The presentation gives an overview on the experience and insights gained from using TLA+ and PlusCal to model and develop fault-tolerant and safety-critical modules for TAS Control Platform, a platform for railway control applications up to safety integrity level (SIL) 4. It is based on previously published work and extended with knowledge we gained in later development phases.
Thales Ground Transportation Systems has bundled the development and maintenance effort of fault-tolerant distributed computing systems in the TAS Control Platform for highly safety-critical applications. In the process of extending the supported set of redundancy architectures of TAS Control Platform, we decided to use formal methods for checking our designs. The chosen method had to fulfill the following three objectives:
Show that the algorithms work with respect to the distributed environment,
Gain confidence that the model faithfully reflects the environment and algorithms, and
Have a direct relation to the implementation to reduce errors introduced during coding.

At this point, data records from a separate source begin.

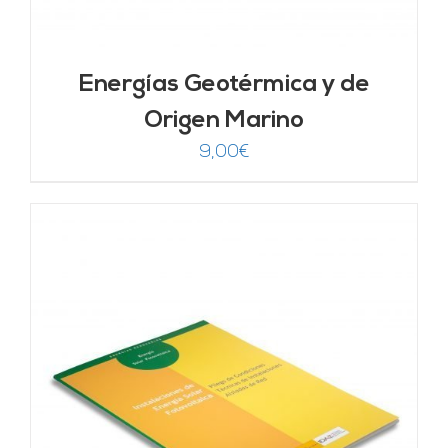
Energías Geotérmica y de
Origen Marino
9,00
€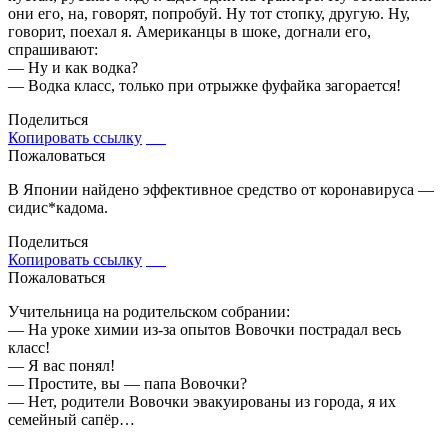
они его, на, говорят, попробуй. Ну тот стопку, другую. Ну,
говорит, поехал я. Американцы в шоке, догнали его,
спрашивают:
— Ну и как водка?
— Водка класс, только при отрыжке фуфайка загорается!
Поделиться
Копировать ссылку
Пожаловаться
В Японии найдено эффективное средство от коронавируса —
сидис*кадома.
Поделиться
Копировать ссылку
Пожаловаться
Учительница на родительском собрании:
— На уроке химии из-за опытов Вовочки пострадал весь
класс!
— Я вас понял!
— Простите, вы — папа Вовочки?
— Нет, родители Вовочки эвакуированы из города, я их
семейный сапёр…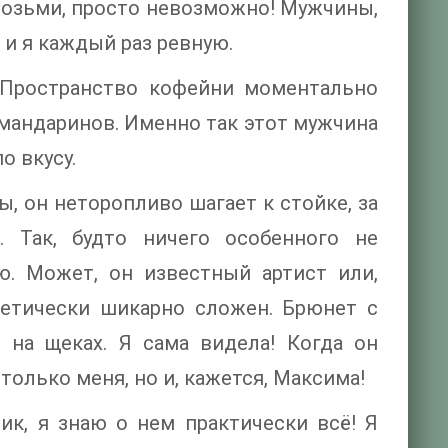
 возьми, просто невозможно! Мужчины,
 и я каждый раз ревную.
? Пространство кофейни моментально
мандаринов. Именно так этот мужчина
о вкусу.
, он неторопливо шагает к стойке, за
 Так, будто ничего особенного не
ю. Может, он известный артист или,
летически шикарно сложен. Брюнет с
на щеках. Я сама видела! Когда он
 только меня, но и, кажется, Максима!
ик, я знаю о нем практически всё! Я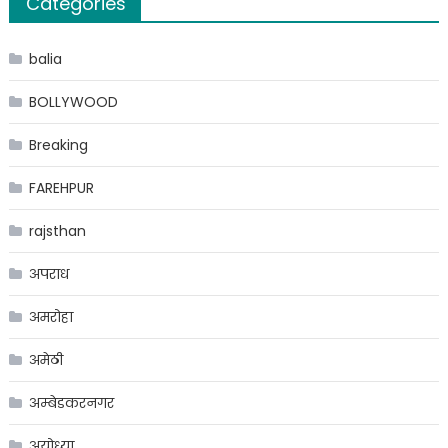
Categories
balia
BOLLYWOOD
Breaking
FAREHPUR
rajsthan
अपराध
अमरोहा
अमेठी
अम्बेडकरनगर
अयोध्या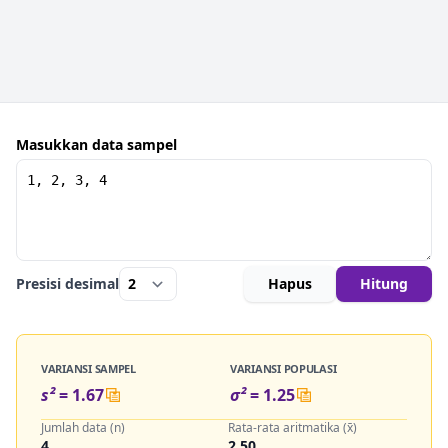
Masukkan data sampel
Presisi desimal
Hapus
Hitung
VARIANSI SAMPEL
VARIANSI POPULASI
s²
=
1.67
σ²
=
1.25
Jumlah data (n)
Rata-rata aritmatika (x̄)
4
2.50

Achieving the first goal was relatively straightforward with TLA+ and PlusCal. We could check quite elaborate linear temporal properties with the model checker TLC on the specification of algorithms and environment. However, whether these properties are indeed correct or hold due to model oversimplification or simple errors in their specification is not a straightforward task.

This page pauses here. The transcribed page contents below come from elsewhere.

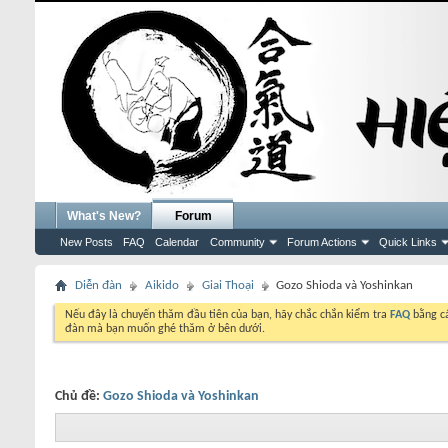
What's New?
Forum
New Posts
FAQ
Calendar
Community
Forum Actions
Quick Links
Diễn đàn
Aikido
Giai Thoại
Gozo Shioda và Yoshinkan
Nếu đây là chuyến thăm đầu tiên của bạn, hãy chắc chắn kiểm tra
FAQ
bằng cá
đàn mà bạn muốn ghé thăm ở bên dưới.
Chủ đề:
Gozo Shioda và Yoshinkan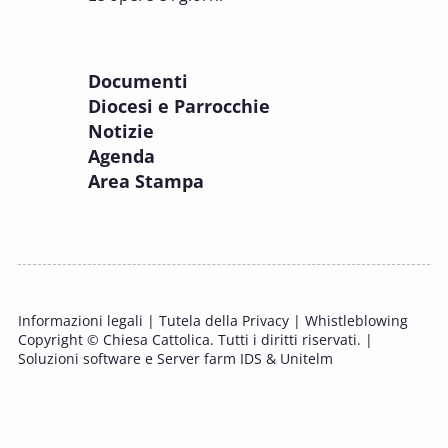
Incaricati regionali e Assistenti spirituali
PASTORALE DELLA SALUTE
Documenti
8 OTTOBRE 2025
Diocesi e Parrocchie
Corso FC32.5 - Introduzione alla teologia
Notizie
pastorale della salute
Agenda
PASTORALE DELLA SALUTE
Area Stampa
9 OTTOBRE 2025
Corso FC35.1 - Tue so le laude, la gloria e
l'Honore
PASTORALE DELLA SALUTE
Informazioni legali
|
Tutela della Privacy
|
Whistleblowing
11 OTTOBRE 2025 - 12 OTTOBRE 2025
Copyright © Chiesa Cattolica. Tutti i diritti riservati. |
Tavolo di studio Custodia del Creato
Soluzioni software e Server farm IDS & Unitelm
PROBLEMI SOCIALI E LAVORO
15 OTTOBRE 2025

In order to gain confidence in our model we came up with a method we call property-driven design. Analogous to test driven design, property-driven design requires the iterative definition and checking of model properties based on requirements followed by extending the functionality of the model. This results in the designers continuously executing the model checker and observing many traces. Additionally, the growth of the state space is observed with each iteration. Finding design flaws early and having a good insight for decisions concerning the modular structure of the overall program are the advantages of this approach. We finally close the gap to the implementation by writing a simple translator from PlusCal to C code.
This approach enabled us to identify several design bugs at a very early stage of the development. Typically race conditions, which would have been hard to find with testing. Furthermore, after completion of the design phase and during integration of the TLA+ models, we found only two additional bugs in these models. The first was a special case of a generic scenario. This case was not captured in the model due to oversimplification, which in turn was a result of constraining the state space of the model. The second bug was a naming issue in the interfaces of the modules.
Although using TLA+, PlusCal and TLC with the described method was a substantial effort, we believe that it already paid off considering the bugs found during the design phase.